Once that’s done, you’ll get responses from Mycroft using the default Google voice, which appears to be American. You can change this by adding a manual config setting. SSH into your Mycroft: you will need to enable this, and the documentation explains how to enable SSH on the Mark 1. If you’re using an Ubuntu machine (and possibly others) then your Mark 1 should be available as mark1.local, meaning that you can just do ssh pi@mark1.local and log in with password mycroft; if not, then the docs above explain how to find the IP address and connect. Once connected:

sudo su to become root, then su mycroft to become the mycroft user. Edit the config file with nano ~/.mycroft/mycroft.conf; it’s a JSON config file (the docs explain Mycroft config files). If there’s nothing in it, then you can add: {"tts": {"google": {"lang": "en-uk"}}} and save and you’re done. If you’ve already customised this file, you’ll need to add that key to what’s there. Fortunately, this config file only overrides the stuff that’s in it, so it’ll pick up the other keys from the web configuration and then override them with your local changes. You can choose a voice other than en-uk; the voices available are listed in the gTTS repository at https://github.com/pndurette/gTTS/blob/master/gtts/tts.py#L18.
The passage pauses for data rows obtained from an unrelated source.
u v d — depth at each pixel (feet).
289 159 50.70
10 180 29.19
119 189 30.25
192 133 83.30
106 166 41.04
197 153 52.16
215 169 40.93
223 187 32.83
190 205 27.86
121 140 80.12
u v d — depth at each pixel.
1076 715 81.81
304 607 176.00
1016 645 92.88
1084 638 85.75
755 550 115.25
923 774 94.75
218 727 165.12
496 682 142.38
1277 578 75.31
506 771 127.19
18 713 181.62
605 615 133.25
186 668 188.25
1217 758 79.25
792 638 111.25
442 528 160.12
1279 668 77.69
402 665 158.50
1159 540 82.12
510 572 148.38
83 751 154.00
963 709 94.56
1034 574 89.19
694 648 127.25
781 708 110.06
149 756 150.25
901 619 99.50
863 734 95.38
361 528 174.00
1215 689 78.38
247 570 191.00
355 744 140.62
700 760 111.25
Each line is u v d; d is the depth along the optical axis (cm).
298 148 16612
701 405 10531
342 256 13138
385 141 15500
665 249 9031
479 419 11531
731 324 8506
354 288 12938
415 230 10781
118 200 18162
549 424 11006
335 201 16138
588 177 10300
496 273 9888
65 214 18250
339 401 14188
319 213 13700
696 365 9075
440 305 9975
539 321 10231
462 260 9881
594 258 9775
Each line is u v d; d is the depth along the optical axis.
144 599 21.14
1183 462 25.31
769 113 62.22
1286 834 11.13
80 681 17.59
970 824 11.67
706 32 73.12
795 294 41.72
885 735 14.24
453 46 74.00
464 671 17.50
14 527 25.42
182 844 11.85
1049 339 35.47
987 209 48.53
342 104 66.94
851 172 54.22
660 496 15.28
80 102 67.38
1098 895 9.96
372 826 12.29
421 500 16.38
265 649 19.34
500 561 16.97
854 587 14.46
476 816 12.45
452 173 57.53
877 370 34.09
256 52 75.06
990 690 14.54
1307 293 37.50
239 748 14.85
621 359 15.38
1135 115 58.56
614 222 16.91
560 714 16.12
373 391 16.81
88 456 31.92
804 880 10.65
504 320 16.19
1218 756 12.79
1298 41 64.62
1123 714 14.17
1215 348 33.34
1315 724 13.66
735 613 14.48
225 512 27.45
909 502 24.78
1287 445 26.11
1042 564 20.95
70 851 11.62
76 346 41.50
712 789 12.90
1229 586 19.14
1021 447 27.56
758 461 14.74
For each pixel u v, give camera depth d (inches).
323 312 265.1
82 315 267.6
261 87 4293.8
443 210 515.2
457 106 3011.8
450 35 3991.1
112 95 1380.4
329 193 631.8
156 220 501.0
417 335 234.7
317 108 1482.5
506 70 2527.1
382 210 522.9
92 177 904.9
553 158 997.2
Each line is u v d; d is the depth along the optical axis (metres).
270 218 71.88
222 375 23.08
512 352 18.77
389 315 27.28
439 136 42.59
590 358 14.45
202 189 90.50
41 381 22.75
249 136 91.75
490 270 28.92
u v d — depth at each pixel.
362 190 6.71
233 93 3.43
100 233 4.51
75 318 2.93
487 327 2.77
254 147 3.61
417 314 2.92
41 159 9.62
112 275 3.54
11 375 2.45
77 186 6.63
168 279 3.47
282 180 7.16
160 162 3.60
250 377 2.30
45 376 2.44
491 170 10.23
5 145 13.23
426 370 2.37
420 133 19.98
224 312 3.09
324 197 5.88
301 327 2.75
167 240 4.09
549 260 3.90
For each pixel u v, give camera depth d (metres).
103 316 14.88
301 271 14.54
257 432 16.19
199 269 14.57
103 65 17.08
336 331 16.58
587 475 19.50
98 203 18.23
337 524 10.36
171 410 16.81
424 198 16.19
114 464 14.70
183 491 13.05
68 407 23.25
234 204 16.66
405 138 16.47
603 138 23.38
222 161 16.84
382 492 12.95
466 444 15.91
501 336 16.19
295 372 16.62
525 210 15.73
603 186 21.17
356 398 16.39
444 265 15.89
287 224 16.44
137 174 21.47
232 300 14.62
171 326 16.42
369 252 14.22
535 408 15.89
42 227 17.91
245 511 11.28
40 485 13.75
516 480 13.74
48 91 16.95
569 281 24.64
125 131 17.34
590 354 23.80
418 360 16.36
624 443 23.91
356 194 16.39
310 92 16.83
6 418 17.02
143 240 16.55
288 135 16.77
Once you’ve made that change, you need Mycroft to notice that you’ve done so. You can just restart Mycroft, which works fine. To be more efficient you could just restart the mycroft-speech-client process.

aussieW · March 23, 2018, 12:55am

Thanks, I didn’t know you could do that. Going to try changing mine to en-au. I wonder if you can so a similar thing for the STT, it might improve accuracy on some words. Start is often interpreted as Stop, which is very frustrating!

BTW, was a big fan of LugRadio.

sil · March 23, 2018, 12:58am

I believe it’s also possible to use the Google (or other) speech-to-text engines, but I haven’t looked at that yet

Excellent! You might like Bad Voltage as well, then, which is going on now…

Fellhahn · February 14, 2020, 1:20am

Adding this for anyone like me who stumbles on this:

The gTTS-cli tool lists 13 different variations (accents) of English available for use. However in truth there are only 4:

en-au (Australia)
en-gb (United Kingdom)
en-in (India)
en-us (United States)

the remainder of the 13 options will simply return as one of these four. For example specifying en-nz (New Zealand) returns a speech file using the Australian accent. en-ca (Canada) uses the US accent. The African accents: Ghana, Nigeria, Tanzania, South Africa as well as Ireland return the en-gb accent. (Something something colonialism :S )

I’m hoping this post here:

Will lead to something really cool allowing us to use WaveNet based voices (way more natural sounding) in our TTS responses.